Every 68 seconds, someone in America is diagnosed with Alzheimer’s disease and someone else soon has to take on the role of caregiver.
Senior Helpers and the Alzheimer’s Association of South Carolina have partnered to present an educational conference to help professionals, caregivers and the public to better understand the disease and how to deal with those who are suffering with it.
The conference is May 31 in the conference center of the Grand Strand campus of Horry-Georgetown Technical College.
The first session, titled Understanding Dementia Care: successful interaction strategies for healthcare professionals, is from 9 a.m. to 1 p.m. and is for professionals, caregivers and senior advocates. Attendees can get three continuing education credits. The cost is $35 for those getting credits and $20 for non-credit attendees.
The second session, titled Understand Dementia Care: essentials for your journey together, is free and open to the public from 5 to 8 p.m.
The featured speaker is Teepa Snow, an occupational therapist and dementia education specialist with more than 30 years experience in geriatrics. Based in North Carolina, Snow travels across the country teaching and sharing her unique approach to Alzheimer’s and dementia.
“She is the most dynamic, entertaining and knowledgeable occupational therapist and educator that I have ever seen,” said Candy Mantell, director of operations at Senior Helpers.
“Teepa can make you laugh. She can make you cry. She’s really absolutely wonderful,” Mantell said.
“She makes the light bulb go off. She makes you have one of those light bulb moments when you can put it all together,” said Shannon Siau, community relations coordinator at Senior Helpers.
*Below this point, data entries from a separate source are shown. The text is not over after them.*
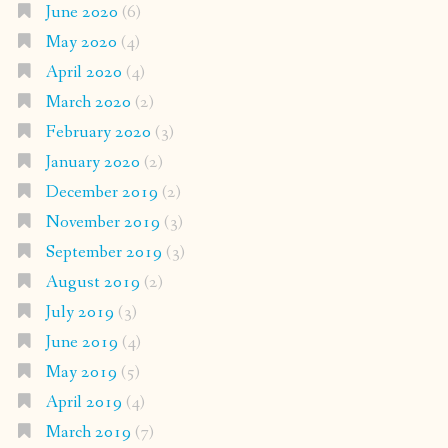
June 2020
(6)
May 2020
(4)
April 2020
(4)
March 2020
(2)
February 2020
(3)
January 2020
(2)
December 2019
(2)
November 2019
(3)
September 2019
(3)
August 2019
(2)
July 2019
(3)
June 2019
(4)
May 2019
(5)
April 2019
(4)
March 2019
(7)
Senior Helpers, based in Pawleys Island, provides in-home caregivers for people in Horry and Georgetown counties.
“We train our caregivers in the Teepa Snow method,” Siau said.
Through the Senior Gems program, caregivers learn the seven stages of Alzheimer’s and what to expect during the stages, which are identified with different gems.
“We’re focusing on what they can do. The traditional method was identifying what they cannot do,” Mantell said.
“We have to join their world. They can’t come up to our world. They’re in their own world now and we have to meet them there,” Mantell said.
“I think that this is a very exciting education program that Teepa is doing with teaching people to work with what the patient is still able to do instead of focusing on what they can no longer do,” said Natalie Bankowski, program director for the Grand Strand area of the Alzheimer’s Association of South Carolina.
Bankowski said the association is always trying to educate caregivers and the community about Alzheimer’s.
“It’s definitely invaluable to be educated,” she said. “Alzheimer’s is a progressive fatal disease. The more education that the caregiver has, the more they can understand this disease and the progress of the disease.”
The program is also helpful for caregivers dealing with patients with dementia that stems from some other cause besides Alzheimer’s.
In addition to the professionals who care for Alzheimer’s patients, there are 274,000 unpaid caregivers in the state, and 65 percent of them have some stress-related disorder, Bankowski said.
In addition to the personal toll Alzheimer’s takes on its victims and caregivers, it is also extremely costly.
“We’ve never seen a disease that costs as much as Alzheimer’s. It is the most expensive disease in the United States and the costs are set to rise like no other disease,” Bankowski said.
At this time, there are 5.2 million diagnosed cases of Alzheimer’s in the United States, and 80,000 are in South Carolina.
“We honestly think the number is higher,” Bankowski said.